_Work order_
Find and copy each line in the material below where the string "ранее" occurs.

_Exercise material_
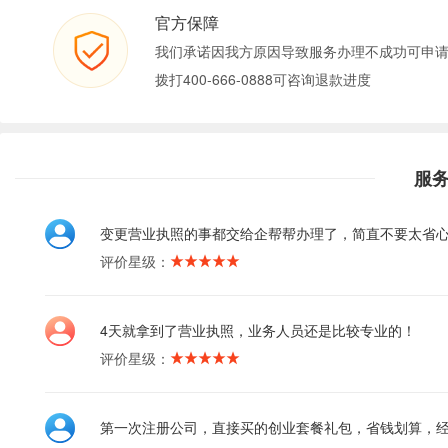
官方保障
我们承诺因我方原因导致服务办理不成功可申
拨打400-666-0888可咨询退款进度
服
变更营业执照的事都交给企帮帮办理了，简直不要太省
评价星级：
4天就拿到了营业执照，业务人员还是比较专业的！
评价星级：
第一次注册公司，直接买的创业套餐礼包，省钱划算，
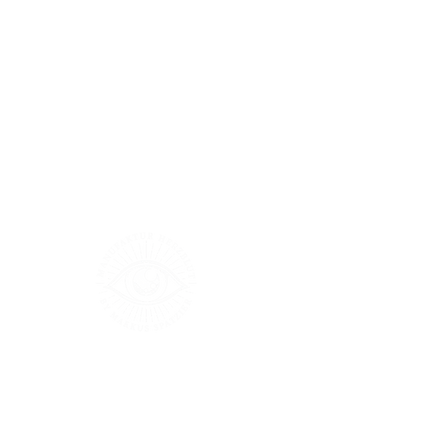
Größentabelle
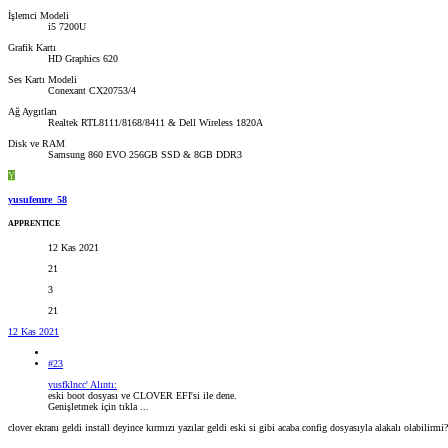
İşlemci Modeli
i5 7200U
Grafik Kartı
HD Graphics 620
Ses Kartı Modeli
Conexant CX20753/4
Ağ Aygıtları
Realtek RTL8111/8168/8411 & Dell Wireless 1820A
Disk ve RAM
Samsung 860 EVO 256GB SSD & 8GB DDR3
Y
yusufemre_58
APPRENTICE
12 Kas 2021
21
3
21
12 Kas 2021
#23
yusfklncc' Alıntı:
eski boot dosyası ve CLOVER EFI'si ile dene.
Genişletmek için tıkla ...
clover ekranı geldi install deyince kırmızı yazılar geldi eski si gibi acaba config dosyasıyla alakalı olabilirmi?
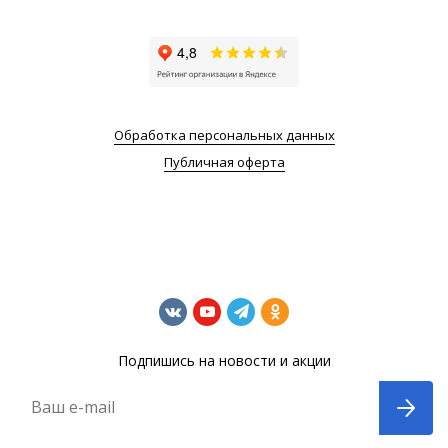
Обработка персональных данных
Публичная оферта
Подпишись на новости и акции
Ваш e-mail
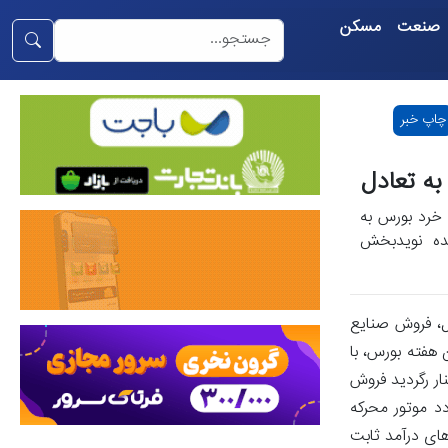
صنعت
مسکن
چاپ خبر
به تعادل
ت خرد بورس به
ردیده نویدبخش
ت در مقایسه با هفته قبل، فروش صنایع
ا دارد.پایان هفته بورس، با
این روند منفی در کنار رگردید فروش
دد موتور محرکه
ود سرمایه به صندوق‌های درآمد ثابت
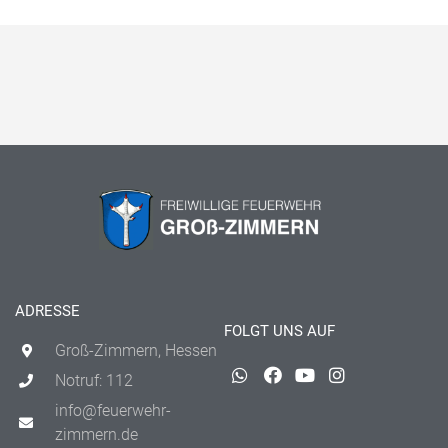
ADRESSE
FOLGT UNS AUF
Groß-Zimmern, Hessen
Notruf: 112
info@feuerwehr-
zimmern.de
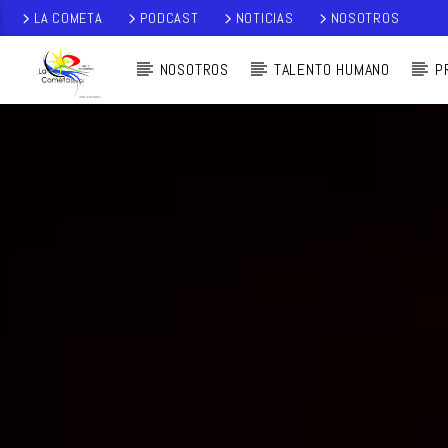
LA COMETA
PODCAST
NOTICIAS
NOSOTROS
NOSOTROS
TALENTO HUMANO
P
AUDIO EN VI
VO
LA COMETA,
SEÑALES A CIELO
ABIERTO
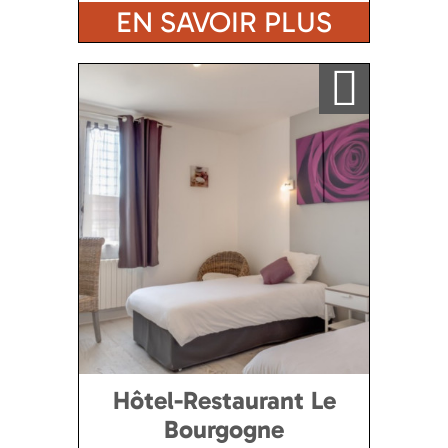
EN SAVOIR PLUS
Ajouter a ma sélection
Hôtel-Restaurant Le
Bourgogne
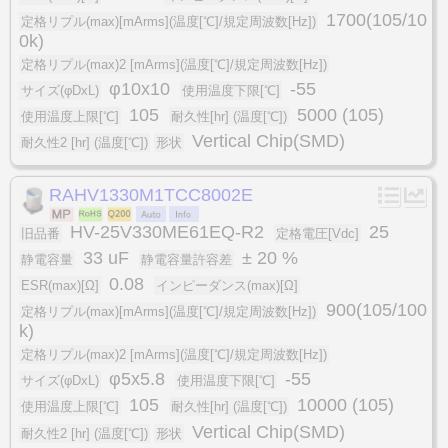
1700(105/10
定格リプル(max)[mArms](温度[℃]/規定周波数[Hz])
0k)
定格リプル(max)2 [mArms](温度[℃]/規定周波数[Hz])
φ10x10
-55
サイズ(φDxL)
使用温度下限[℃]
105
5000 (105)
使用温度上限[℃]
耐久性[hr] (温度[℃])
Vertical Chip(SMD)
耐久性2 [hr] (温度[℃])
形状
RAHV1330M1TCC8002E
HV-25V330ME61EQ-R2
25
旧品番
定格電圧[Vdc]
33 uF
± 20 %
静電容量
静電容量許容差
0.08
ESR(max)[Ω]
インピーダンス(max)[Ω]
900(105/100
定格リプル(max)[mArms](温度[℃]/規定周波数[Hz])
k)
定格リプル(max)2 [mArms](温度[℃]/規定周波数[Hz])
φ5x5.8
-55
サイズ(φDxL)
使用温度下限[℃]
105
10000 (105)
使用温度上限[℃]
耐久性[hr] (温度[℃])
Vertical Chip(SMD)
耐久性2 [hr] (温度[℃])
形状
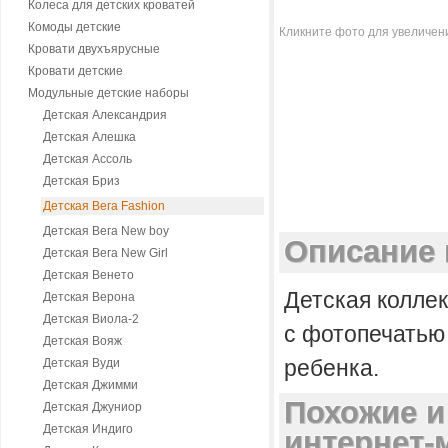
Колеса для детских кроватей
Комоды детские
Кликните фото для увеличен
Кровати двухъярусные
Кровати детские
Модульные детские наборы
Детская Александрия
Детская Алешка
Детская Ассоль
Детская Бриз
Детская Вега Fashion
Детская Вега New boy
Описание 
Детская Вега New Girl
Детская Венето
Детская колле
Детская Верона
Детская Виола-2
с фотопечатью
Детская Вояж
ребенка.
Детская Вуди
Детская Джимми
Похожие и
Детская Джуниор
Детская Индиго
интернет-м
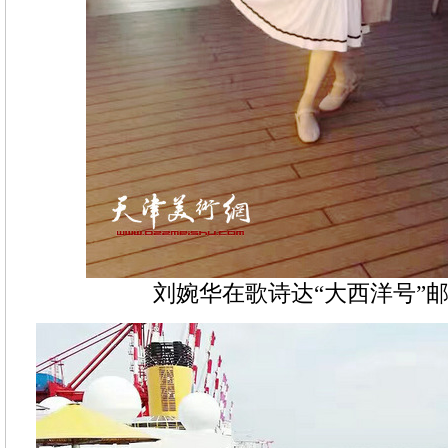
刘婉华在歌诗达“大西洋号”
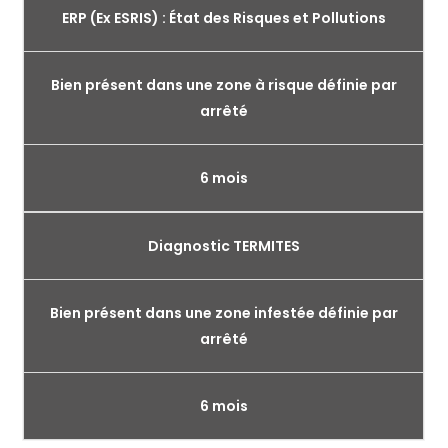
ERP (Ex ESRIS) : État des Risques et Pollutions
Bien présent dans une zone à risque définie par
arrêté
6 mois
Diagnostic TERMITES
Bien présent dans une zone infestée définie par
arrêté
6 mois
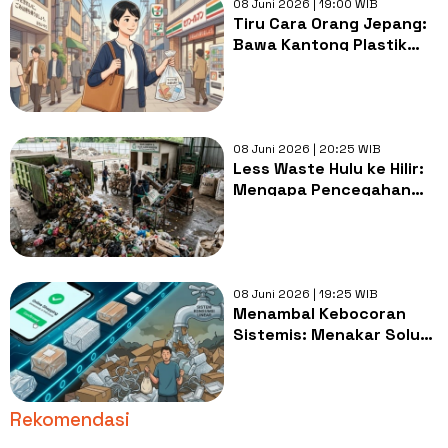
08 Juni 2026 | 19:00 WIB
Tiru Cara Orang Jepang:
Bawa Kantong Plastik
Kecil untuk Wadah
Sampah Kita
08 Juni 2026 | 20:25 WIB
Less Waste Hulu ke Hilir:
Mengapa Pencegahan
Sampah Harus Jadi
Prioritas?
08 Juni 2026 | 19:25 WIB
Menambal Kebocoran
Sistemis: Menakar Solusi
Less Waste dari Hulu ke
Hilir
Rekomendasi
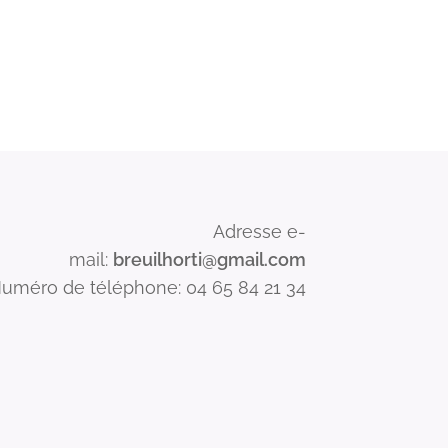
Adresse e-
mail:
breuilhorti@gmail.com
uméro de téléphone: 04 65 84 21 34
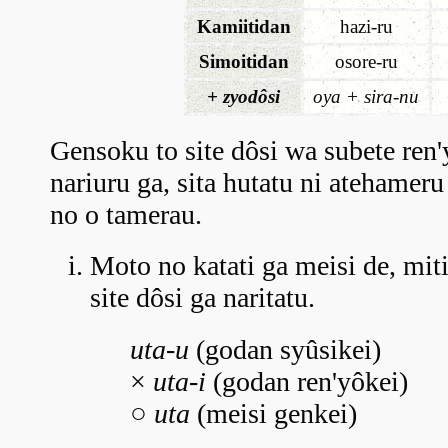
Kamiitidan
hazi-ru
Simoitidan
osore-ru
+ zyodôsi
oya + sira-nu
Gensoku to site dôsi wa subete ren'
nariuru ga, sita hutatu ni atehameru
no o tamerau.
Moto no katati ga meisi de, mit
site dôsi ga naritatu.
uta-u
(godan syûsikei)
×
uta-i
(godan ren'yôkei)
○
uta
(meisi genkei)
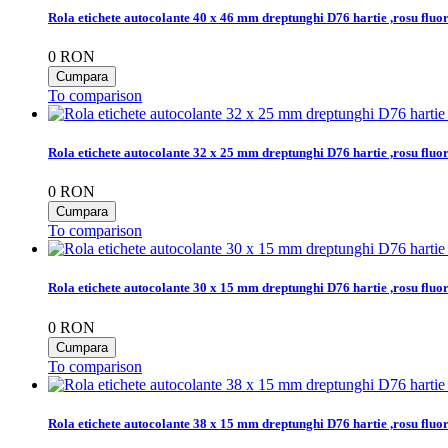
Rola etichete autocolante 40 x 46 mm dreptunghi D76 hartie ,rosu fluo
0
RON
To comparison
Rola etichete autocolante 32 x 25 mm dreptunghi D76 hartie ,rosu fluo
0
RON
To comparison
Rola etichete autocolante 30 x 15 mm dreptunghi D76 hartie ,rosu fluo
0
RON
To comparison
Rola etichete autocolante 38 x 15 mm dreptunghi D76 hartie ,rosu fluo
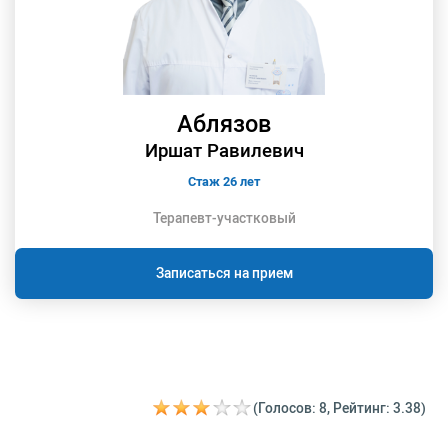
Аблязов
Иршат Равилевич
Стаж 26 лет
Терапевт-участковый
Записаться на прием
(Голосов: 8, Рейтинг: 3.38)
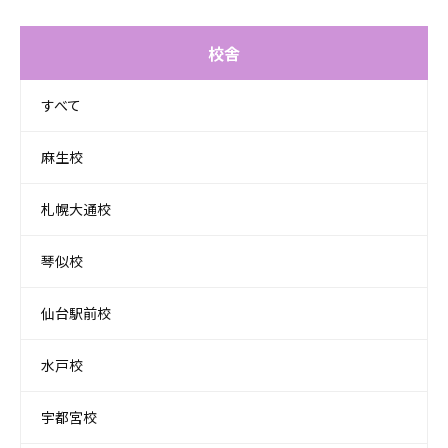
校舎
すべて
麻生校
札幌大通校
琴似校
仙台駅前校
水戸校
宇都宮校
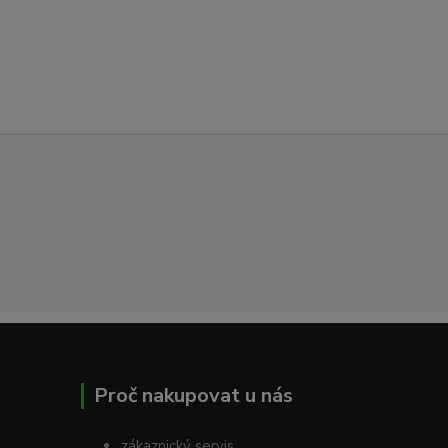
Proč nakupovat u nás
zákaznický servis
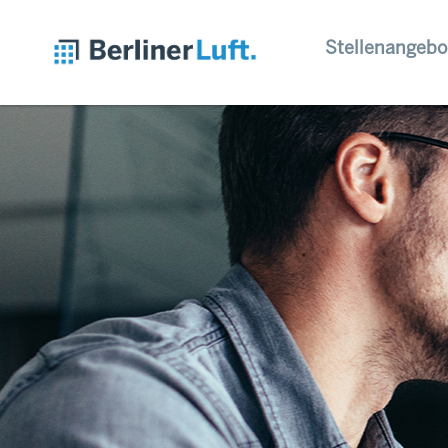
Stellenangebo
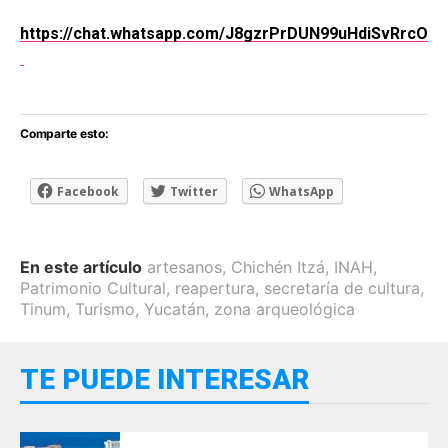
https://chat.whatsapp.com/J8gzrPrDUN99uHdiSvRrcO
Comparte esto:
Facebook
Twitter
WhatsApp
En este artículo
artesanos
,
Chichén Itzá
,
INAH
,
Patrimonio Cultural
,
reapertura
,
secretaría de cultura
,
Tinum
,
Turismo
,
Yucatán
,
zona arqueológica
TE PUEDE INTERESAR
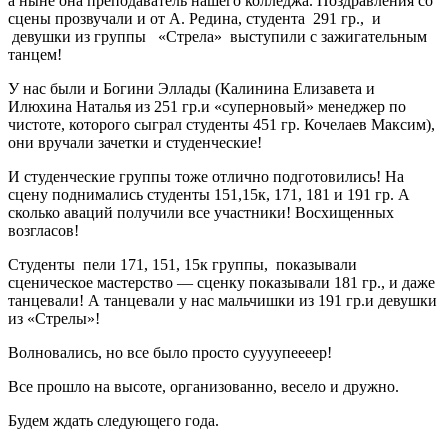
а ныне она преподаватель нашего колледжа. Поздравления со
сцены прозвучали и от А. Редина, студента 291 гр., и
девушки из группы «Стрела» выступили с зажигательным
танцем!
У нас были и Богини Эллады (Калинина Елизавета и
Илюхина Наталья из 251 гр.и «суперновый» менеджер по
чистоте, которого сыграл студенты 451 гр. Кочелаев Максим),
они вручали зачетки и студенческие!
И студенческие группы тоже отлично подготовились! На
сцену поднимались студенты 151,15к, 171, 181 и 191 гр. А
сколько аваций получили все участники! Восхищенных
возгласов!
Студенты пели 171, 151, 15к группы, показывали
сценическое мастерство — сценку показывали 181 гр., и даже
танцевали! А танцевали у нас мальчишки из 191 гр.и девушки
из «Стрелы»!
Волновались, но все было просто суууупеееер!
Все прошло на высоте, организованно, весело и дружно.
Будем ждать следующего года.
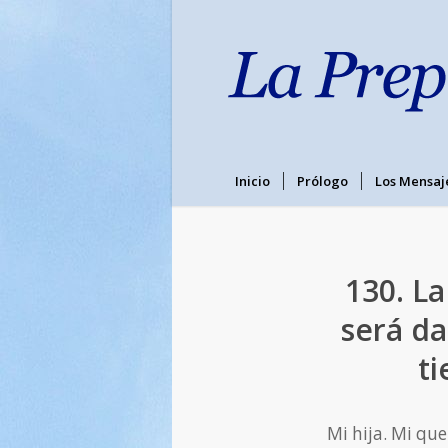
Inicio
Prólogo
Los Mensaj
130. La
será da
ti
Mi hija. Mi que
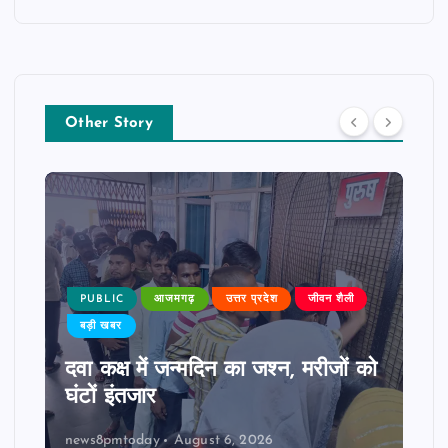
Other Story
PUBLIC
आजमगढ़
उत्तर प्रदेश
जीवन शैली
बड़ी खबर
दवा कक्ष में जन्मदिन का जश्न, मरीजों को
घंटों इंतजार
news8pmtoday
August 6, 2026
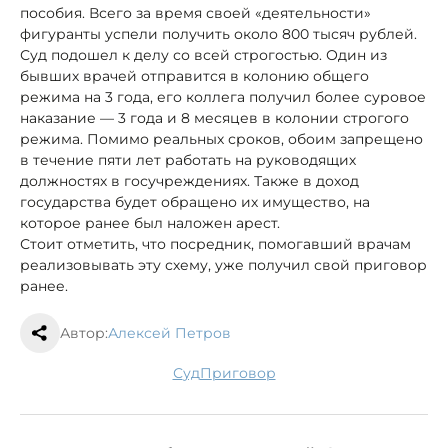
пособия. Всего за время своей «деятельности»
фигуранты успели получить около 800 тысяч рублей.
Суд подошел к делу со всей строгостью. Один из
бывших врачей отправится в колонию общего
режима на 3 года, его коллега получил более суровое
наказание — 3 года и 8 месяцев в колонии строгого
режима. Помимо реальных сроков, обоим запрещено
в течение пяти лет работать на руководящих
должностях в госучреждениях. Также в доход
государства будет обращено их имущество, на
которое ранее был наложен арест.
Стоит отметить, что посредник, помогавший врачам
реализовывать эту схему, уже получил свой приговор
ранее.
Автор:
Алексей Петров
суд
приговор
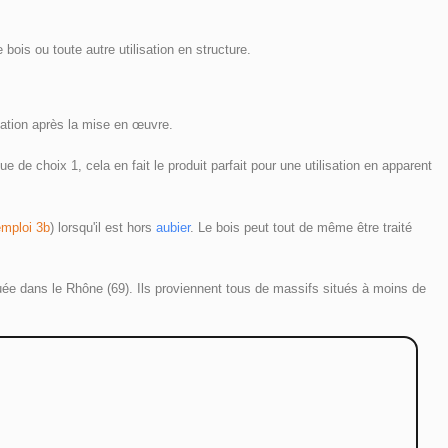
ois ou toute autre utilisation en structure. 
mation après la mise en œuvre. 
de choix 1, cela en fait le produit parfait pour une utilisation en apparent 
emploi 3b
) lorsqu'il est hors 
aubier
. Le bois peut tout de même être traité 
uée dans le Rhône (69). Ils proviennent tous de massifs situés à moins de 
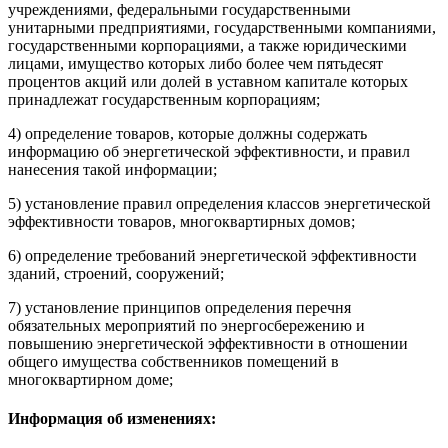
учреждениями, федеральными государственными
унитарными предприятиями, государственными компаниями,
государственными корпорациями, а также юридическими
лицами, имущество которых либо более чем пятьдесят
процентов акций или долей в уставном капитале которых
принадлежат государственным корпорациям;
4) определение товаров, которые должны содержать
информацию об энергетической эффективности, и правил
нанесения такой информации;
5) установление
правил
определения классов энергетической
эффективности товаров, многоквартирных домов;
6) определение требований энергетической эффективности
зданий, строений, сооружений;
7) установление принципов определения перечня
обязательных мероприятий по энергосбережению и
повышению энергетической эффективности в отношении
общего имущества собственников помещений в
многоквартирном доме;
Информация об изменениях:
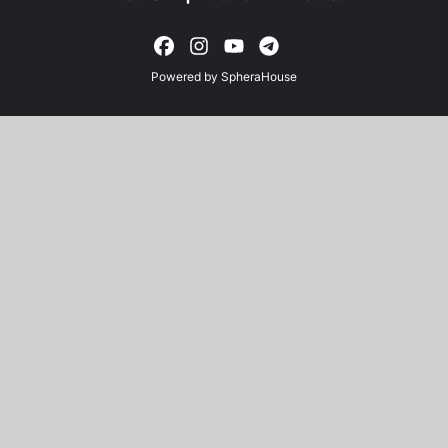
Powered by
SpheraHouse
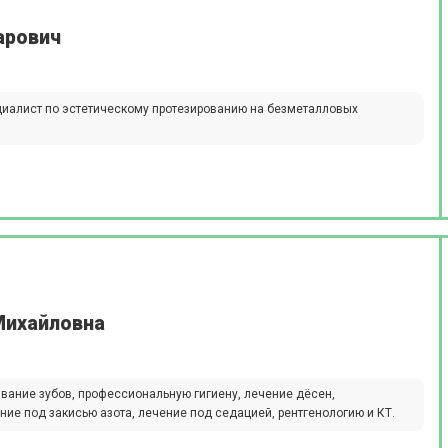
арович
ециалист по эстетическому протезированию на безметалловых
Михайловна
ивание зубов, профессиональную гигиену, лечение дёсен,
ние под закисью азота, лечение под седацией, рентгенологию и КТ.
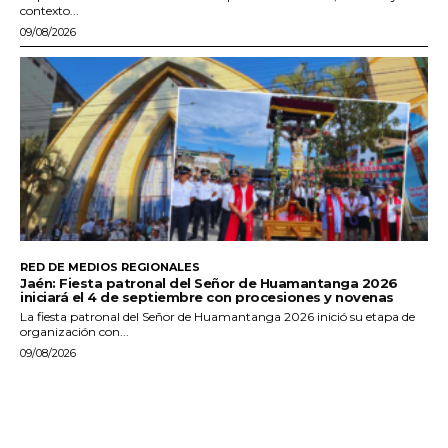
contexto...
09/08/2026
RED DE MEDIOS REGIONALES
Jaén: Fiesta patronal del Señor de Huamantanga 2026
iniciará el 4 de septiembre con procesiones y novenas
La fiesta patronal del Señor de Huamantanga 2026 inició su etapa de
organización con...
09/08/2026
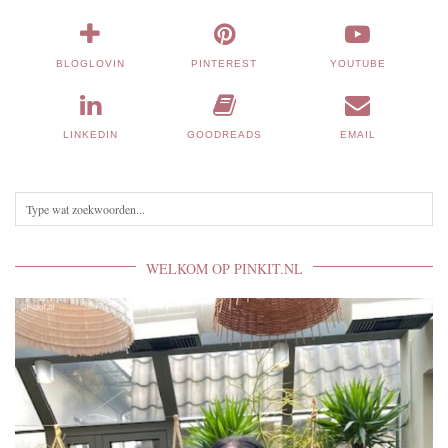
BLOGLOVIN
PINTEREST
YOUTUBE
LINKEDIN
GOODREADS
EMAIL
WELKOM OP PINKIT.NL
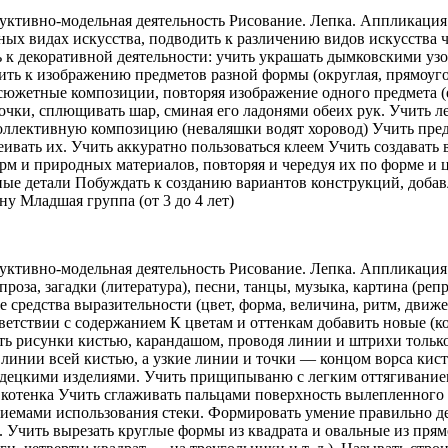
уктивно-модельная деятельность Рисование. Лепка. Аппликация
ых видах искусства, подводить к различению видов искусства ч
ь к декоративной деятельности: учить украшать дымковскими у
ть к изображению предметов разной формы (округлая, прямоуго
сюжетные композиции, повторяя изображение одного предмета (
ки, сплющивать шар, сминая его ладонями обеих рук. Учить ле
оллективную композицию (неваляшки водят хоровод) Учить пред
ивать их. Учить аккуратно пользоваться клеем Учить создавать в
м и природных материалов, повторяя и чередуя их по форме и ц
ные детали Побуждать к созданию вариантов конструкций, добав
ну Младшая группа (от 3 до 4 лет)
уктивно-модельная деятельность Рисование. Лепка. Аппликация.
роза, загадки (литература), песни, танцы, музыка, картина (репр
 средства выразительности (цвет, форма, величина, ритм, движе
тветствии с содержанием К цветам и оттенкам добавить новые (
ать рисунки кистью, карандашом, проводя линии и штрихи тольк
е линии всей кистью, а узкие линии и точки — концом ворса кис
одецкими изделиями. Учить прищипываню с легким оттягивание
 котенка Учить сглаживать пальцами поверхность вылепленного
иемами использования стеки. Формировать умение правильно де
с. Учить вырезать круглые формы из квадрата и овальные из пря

_The completed task_
которое ранее был наложен арест.
ранее.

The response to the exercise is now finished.